Winter is a wonderful time to be targeting rivers as they can produce some brilliant sport. Angler's Mail suggests you try these winter fishing tips for chub.
CHUB are a favourite winter quarry, and more so when the really cold weather has settled in, and clear, low water can make other species switch off.
Chub will feed in the coloured water after a flood, but they do not generally like the thick heavy water that barbel go mad for!
Angler’s Mail magazine contributor Pete Reading (pictured above) supplied the following winter fishing tips to improve your catches of chub…
Bread hook bait
When there is just a tinge of colour, big chub are lovers of bread flake or crust hook baits, either trotted or fished with a cage feeder full of liquidised bread.
Mashed bread, simply made by soaking a cut loaf, is the best feed for use when trotting for chub, and a day roving around and float fishing flake in all the likely glides can build up a big bag of fish.
The coldest of winter conditions, which can make fishing difficult for most species, maggots become the supreme chub bait, and trotting maggot on light tackle is a delight.

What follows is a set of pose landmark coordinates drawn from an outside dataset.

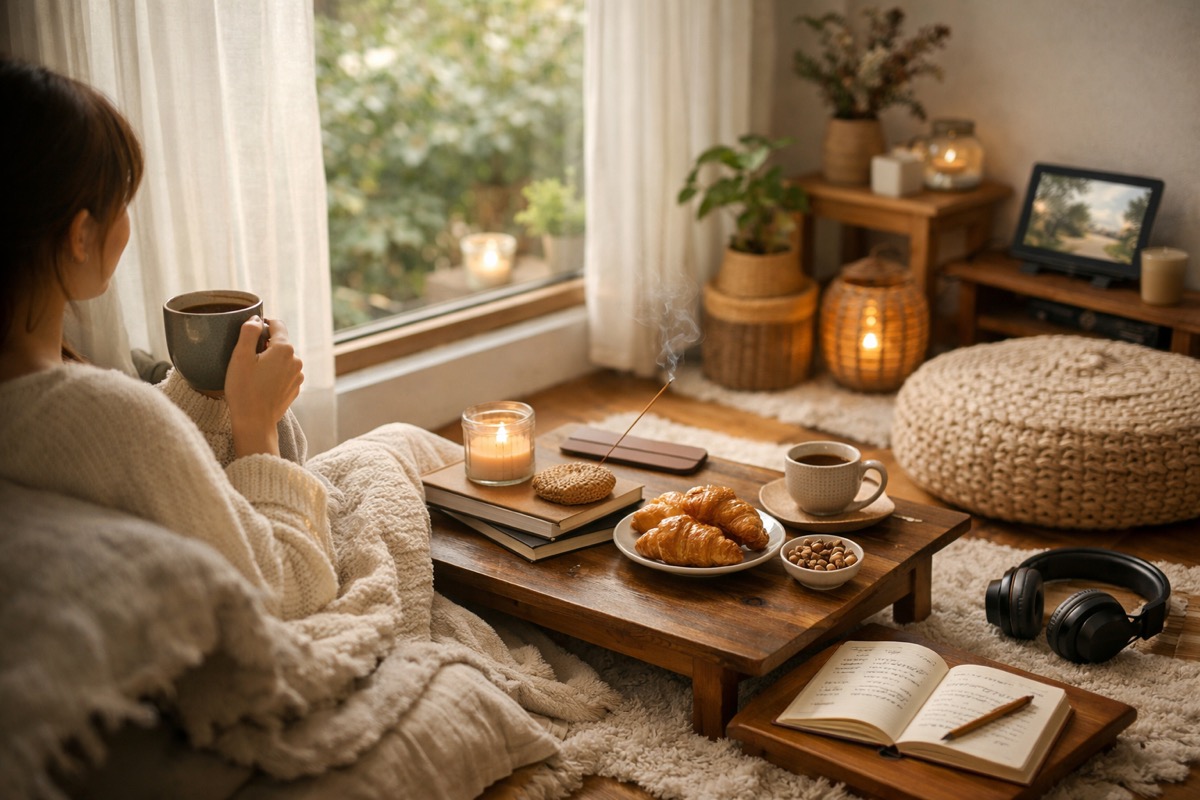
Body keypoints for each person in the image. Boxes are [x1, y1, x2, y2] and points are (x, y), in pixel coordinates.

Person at [0, 56, 341, 619]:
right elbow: (294, 588)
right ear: (82, 235)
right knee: (399, 450)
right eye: (123, 202)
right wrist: (255, 423)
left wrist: (206, 394)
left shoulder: (48, 408)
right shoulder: (108, 416)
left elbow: (146, 476)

Feeder fishing can also be deadly, with the biggest of chub falling to maggots on fine line and small hooks.
Great alternative baits
Chub will take a whole range of baits when on the feed in warmer conditions during winter and cheesepaste, meat in all its forms, boilies and pastes, and good old lobworms can be great baits.
I have had good results with sweetcorn too, even in the colder weather.
Peeled prawns are becoming more popular for chub, and I am certain they would be a great bait for trotting with, as well as presenting on a light leger in chub holes.
WORK THE SWIM
Even in winter, chub will shoal up under the cover of overhanging trees and textbook snaggy swims, but careful loose feeding will draw them out.
Constant feeding is essential to build up a swim, and it can pay to baitdrop or catapult a lot of bait to begin with, without fishing, in order to work the fish up into a confident feeding mode.
Taking a fish too early can spook the others, so it pays to feed them up until they are in competition with each other.
I love feeder fishing for chub, building a swim by steady feeding, and fooling fish with very short hook lengths, although a standard six inch hook length and double maggot on a 16 is always a good starting point. A single maggot on a 20 and a hook length of less than an inch may be needed for more cagey fish.